Not many first novelists would gamble on putting an infant at the center of their narrative. Sure, pre-toddlers are cute, but how compelling are their inner lives? Kiesling, the San Francisco-based editor of literary website The Millions, bravely chronicles the haphazard adventures of millennial mom Daphne and her 16-month-old daughter Honey as they flee to “Paiute County” in the wake of a bad situation in the Bay. Her Turkish husband is stuck in Istanbul without the documentation he needs, and Daphne begins to feel her sanity buckle as she stays at her dead mother’s trailer and deals with parenting in isolation. Written in a headlong, high-strung voice that often seems on the verge of tripping over itself, The Golden State reflects the divisive tenor of our times and politics, facing them with empathy and humor.

Noir

By Christopher Moore

Reliably funny comic novelists are rare these days, but Moore ranks among the best. The author of Bite Me and Lamb: The Gospel According to Biff, Christ’s Childhood Pal, Moore can take a wacky premise and find both the humor and the humanity in it.

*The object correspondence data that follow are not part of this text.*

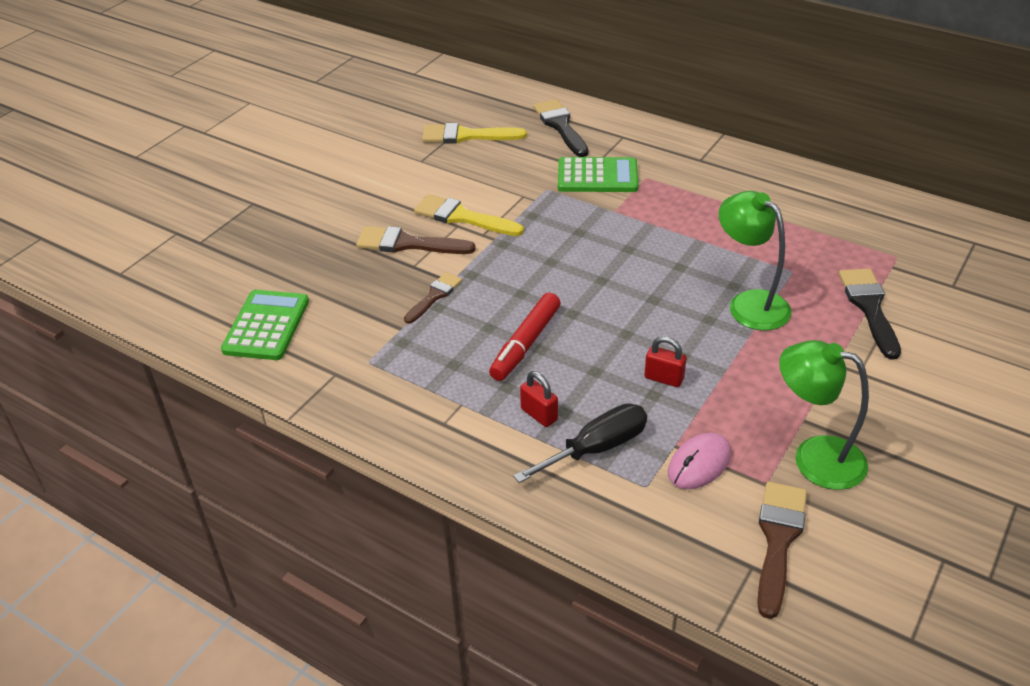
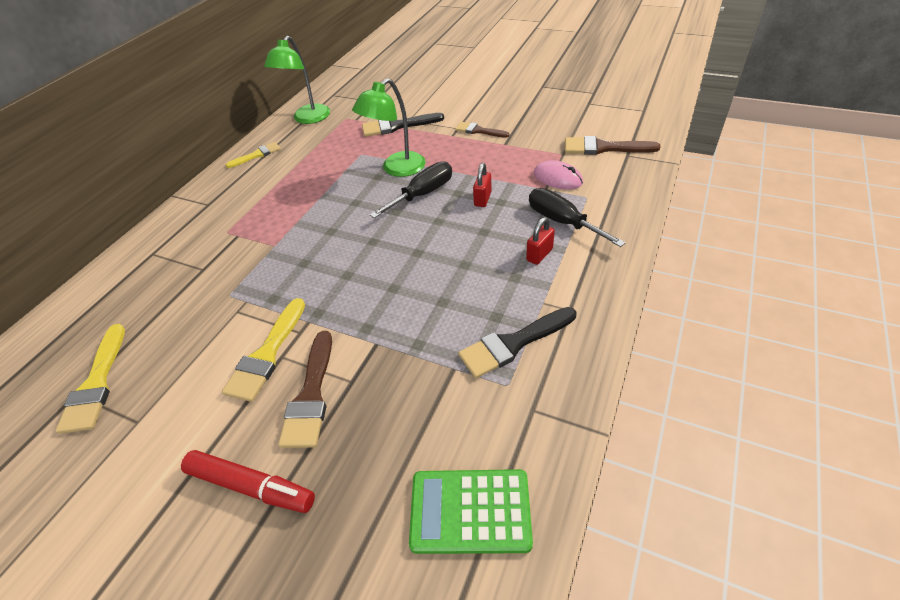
camera: 95 degrees left, 5 degrees up
brown brush [404,272,462,324] -> brown brush moved to [456,122,510,138]
red marker [489,293,560,381] -> red marker moved to [181,450,315,513]
black brush [533,99,588,157] -> black brush moved to [458,307,576,378]
green calculator [558,157,638,192] -> none
green lamp [779,340,869,490] -> green lamp moved to [264,35,330,124]
none -> yellow brush [226,142,281,168]
none -> black screwdriver [370,161,452,218]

Noir is set in 1947 in fog-shrouded ‘Frisco, where North Beach bartender Sammy “Two-Toes” Tiffin must contend with a mysterious knockout blonde, a recently deceased employer, and a deadly black mamba snake on the loose — not to mention two men in dark attire investigating a mysterious plane crash. Although it makes some serious observations about the changing roles of minorities in the post-War Bay Area, Noir concentrates on keeping the stream of jokes flowing smoothly and even offers a welcome spark of light in a dark time.